Se es padre no un momento, sino para toda la vida.
Es lo que muchos perciben con la fuerza de una revelación cuando sostienen por primera vez a su hijo en brazos. Una alegría inmensa. Pero a la vez un tremendo sentimiento de responsabilidad.
Pero sucede como en el amor, que uno puede acostumbrarse a las cosas más hermosas. Y con ello se nos opaca la vida. Las cosas se vuelven grises. Pasa lo mismo con el milagro de la paternidad. Uno tiene que renovarse en ese pequeño milagro de todos los días. Y estos días nos regalan una ocasión imperdible.
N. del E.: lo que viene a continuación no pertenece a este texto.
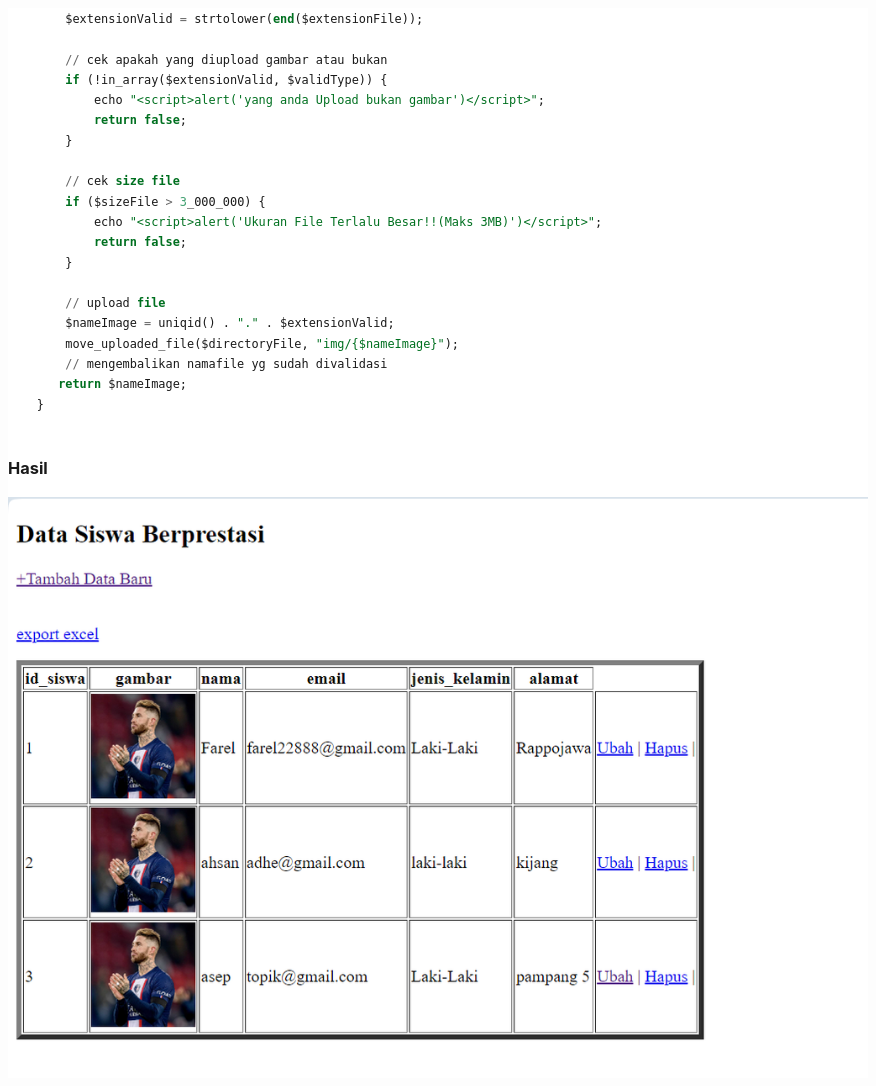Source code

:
 ```SQL
        $extensionValid = strtolower(end($extensionFile));

        // cek apakah yang diupload gambar atau bukan
        if (!in_array($extensionValid, $validType)) {
            echo "<script>alert('yang anda Upload bukan gambar')</script>";
            return false;
        }

        // cek size file
        if ($sizeFile > 3_000_000) {
            echo "<script>alert('Ukuran File Terlalu Besar!!(Maks 3MB)')</script>";
            return false;
        }

        // upload file
        $nameImage = uniqid() . "." . $extensionValid;
        move_uploaded_file($directoryFile, "img/{$nameImage}");
        // mengembalikan namafile yg sudah divalidasi
       return $nameImage;
    }
       
```
### Hasil
![Upload](aset/Upload.png)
La mirada de fe nos lleva a la conciencia de la participación en el don y en el misterio que es cada vida humana, y a la conciencia de estar participando de un milagro. Somos parte de una cadena que se hunde en la noche de los tiempos, pero a la vez cumplimos una misión única. Hacemos parte del dedo creador de Dios.
Y somos para los hijos, imágenes del Padre: su presencia, su providencia, su justicia, su bondad todopoderosa. ¡Y qué representación más inadecuada! Pero en el misterio de Dios, capaces de hablar en su mismo nombre y hacer presente su amor.
¡Cuánto depende de nosotros! ¡Qué poder incomprensible! ¡Qué capacidad de dejar huella para siempre en los hijos!
Podemos quedarnos en los abrazos y regalos, pero podemos también dejarnos tocar por el misterio que somos. Agradecer a Dios y buscar con amor y sencillez parecernos cada día más al modelo.